What is Patellofemoral Pain?

The patellofemoral joint is where your patella (kneecap) and femur (thigh bone) meet at the front of your knee. The underside of your kneecap sits in a groove within your thigh bone called the patellofemoral groove. Patellofemoral pain is a condition in which the cartilage in this groove under the kneecap is irritated / damaged.

What causes Patellofemoral Pain?

Many factors cause this pain to occur. Most commonly it is from overuse of the knee joint doing activities such as squats, jumping, going down stairs and kneeling. It can occur in people who may have weakness in the muscles that control hip rotation and knee extension. It can also be due to a structural issue with the persons kneecap alignment. Someone with increased flexibility in their joints and ligaments can also experience this pain commonly.

What are the symptoms of Patellofemoral Pain?

Dull ache pain which feels is on the underside of the kneecap or at the front of the knee below the kneecap is the most common complaint for patellofemoral pain. This pain occurs over time and due to an increase in doing aggravating activities such as squatting, going down stairs and often kneeling or sitting for long periods if severe. Cracking or crepitus is often heard in the knee joint with movement as well.

How does Physiotherapy treat Patellofemoral Pain?

Physiotherapy treatment is highly effective for patellofemoral pain as it is often a muscular weakness and overuse issue. The first thing is to decrease the pain being experienced through taping, massage, stretches and activity modification. After it has settled we then start knee rehab exercises which are targeted at strengthening the muscles that are weak and contributing to the pain you are feeling. Return to regular activities is then gradual once the knee has started to strengthen. If managed well it should only take 4-6 weeks to rehabilitate patellofemoral pain.

What will we ask you to do to manage your Patellofemoral Pain?

Your Physiotherapist will ask you to avoid stairs, excessive squatting and kneeling for a short period of time to protect the area. They will then ask you to perform specific exercises regularly to get the desired strengthening effect of your hip and knee muscles. Listen to their guidance about what exercise to do and not do to prevent re-aggravation and set backs and this can turn into a chronic issue if the cartilage under the kneecap is damaged too much.

※ ※ ※

**Explore the material**
**a)** From the text on patellofemoral pain, translate this sentence into Spanish: "The first thing is to decrease the pain being experienced through taping, massage, stretches and activity modification."
**b)** According to the text on patellofemoral pain, how long should rehabilitation take if the condition is managed well?
**c)** Rewrite the paragraph of the patellofemoral pain text that begins "Many factors cause this pain to occur" as a bulleted list of its causes.
The collected data placed after this note are not needed.

Collected data
※ ※ ※

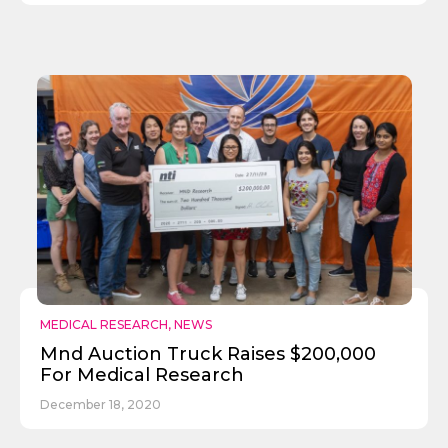
MEDICAL RESEARCH
,
NEWS
Mnd Auction Truck Raises $200,000
For Medical Research
December 18, 2020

※ ※ ※

**Solutions by task**
**a)** Lo primero es disminuir el dolor que se experimenta mediante vendaje, masaje, estiramientos y modificación de la actividad.

**b)** It should take only 4-6 weeks.

**c)**
- Overuse of the knee joint, most commonly, through activities such as squats, jumping, going down stairs and kneeling
- Weakness in the muscles that control hip rotation and knee extension
- A structural issue with the alignment of the kneecap
- Increased flexibility in the joints and ligaments